MILFORD – A group opposed to the development of the Brox property again sparred with selectmen, this time at the board’s fifth Monday public forum last week, prompting other residents to leave their homes and join the fray.

Roger Tilton, of Berkely Place, told board members that people don’t trust them and that officials are part of an old-boy network. And Suzanne Fournier, who wants Brox to become conservation land, voiced her often-repeated charges that officials acted in secret to sell the town-owned property.

Her comments brought former selectman Tim Finan to the meeting, saying he was watching it on television, waiting for the Red Sox game to begin.

Addressing Fournier, he said her successful campaign last spring to defeat a selectmen’s warrant article shows that local government is working the way it should. The warrant article would have allowed the town to sell gravel and other earth resources from the property.

"This town is open and transparent – Suzanne, you know that," he said. "You got involved and you beat it. There is no old-boy network. That’s not true at all."

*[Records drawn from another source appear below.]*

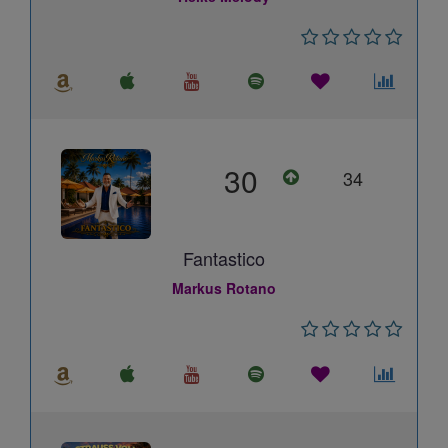
30
34
Fantastico
Markus Rotano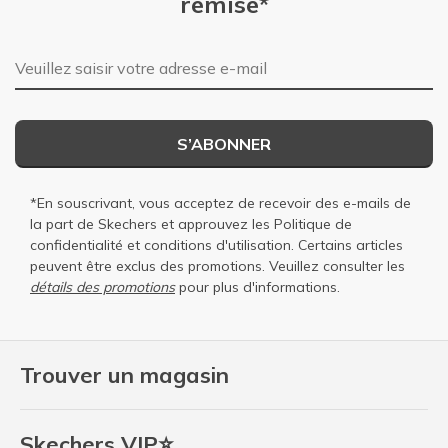
remise*
Adresse e-mail
S’ABONNER
*En souscrivant, vous acceptez de recevoir des e-mails de
la part de Skechers et approuvez les
Politique de
confidentialité
et
conditions d'utilisation
. Certains articles
peuvent être exclus des promotions. Veuillez consulter les
détails des promotions
pour plus d'informations.
Trouver un magasin
Skechers VIP⭐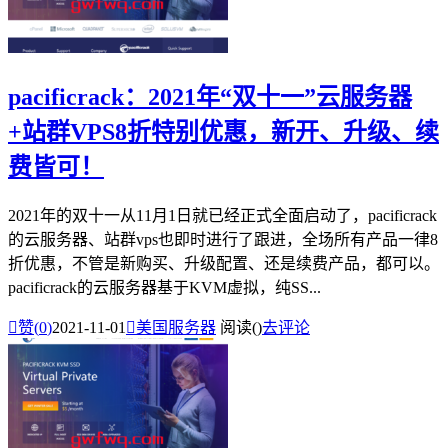
pacificrack：2021年“双十一”云服务器
+站群VPS8折特别优惠，新开、升级、续
费皆可！
2021年的双十一从11月1日就已经正式全面启动了，pacificrack
的云服务器、站群vps也即时进行了跟进，全场所有产品一律8
折优惠，不管是新购买、升级配置、还是续费产品，都可以。
pacificrack的云服务器基于KVM虚拟，纯SS...

赞(
0
)
2021-11-01

美国服务器
阅读(
)
去评论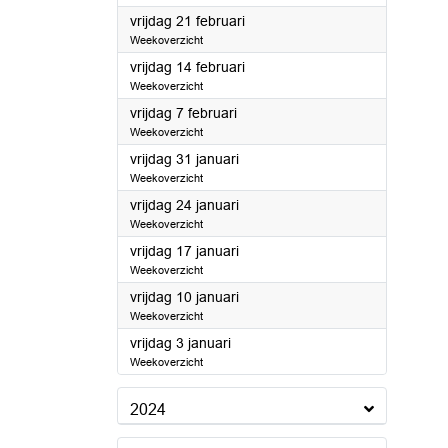
2025
vrijdag 21 februari
Weekoverzicht
2025
vrijdag 14 februari
Weekoverzicht
2025
vrijdag 7 februari
Weekoverzicht
2025
vrijdag 31 januari
Weekoverzicht
2025
vrijdag 24 januari
Weekoverzicht
2025
vrijdag 17 januari
Weekoverzicht
2025
vrijdag 10 januari
Weekoverzicht
2025
vrijdag 3 januari
Weekoverzicht
2024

In regard to Brox, what has not been emphasized enough, Finan said, is its potential tax value, which Milford is in desperate need.

Stoneyard, Inc., the Littleton, Mass. company that would occupy about 93 acres, is expected to bring in at least $60,000 a year in property tax revenue.

Infrastructure – roads, sewers and water connections – paid for by the nonprofit Monadnock Development Corporation – will make the rest of the 120-acre northern section of the town-owned property attractive to other companies. The board signed a purchase and sales agreement with Monadnock last month and the nonprofit will sell it to Stoneyard.

Finan said Milford is at a crossroads and will eventually reach a point where its quality of life will suffer, because tax revenue is not keeping up with the costs to run the town.

"It’s a great place to raise a family, but we absolutely don’t have a tax base to sustain this," he said. "Our roads and bridges are literally crumbling" and they will take millions of dollars to fix. "We’re not Rye, we don’t have $4 million houses" to tax.

Moreover, he said, the Brox property is ideal for industry and is an unlikely conservation area, bisected as it is by Route 101, and with the state planning a highway exit, he said.

"It’s not the case that we’re paving paradise and putting up a parking lot," referring to the old Joni Mitchell song.

Dan Ayotte of the Recreation Commission, said he too had been watching the meeting at home, and he expanded on that theme.

"I mountain bike" at Brox, he said, and "I see no beauty. I see … a dumping ground … Because this group decided a couple of puddles need protecting" the town is not able to go foreward with plans for sports fields. He was referring to Fournier’s group known as the Brox Environmental Citizens.

It is not fair to say town officials are involved in back-room deals, he said, calling them "upstanding citizens who work tirelessly."

Brox Environmental Citizens has petitioned selectmen to put the sale of the 93 acres on the March ballot. Selectmen say they have all the authorization they need, because a large majority of voters said yes to selling the northern, industrial half in 2001 and again in 2011.

Development at Brox can and will be sensitive to the environment, they said, citing the natural areas around Heron Pond School, the Department of Public Works building and the wastewater treatment plant.

At selectmen’s previous meeting in August, Fournier gave officials a petition signed by more than 100 people asking that the land sale be on the town warrant. Residents expressed fears about a potential Superfund site, which brought a strong reaction from selectmen, who said present-day environmental regulations will prevent pollution.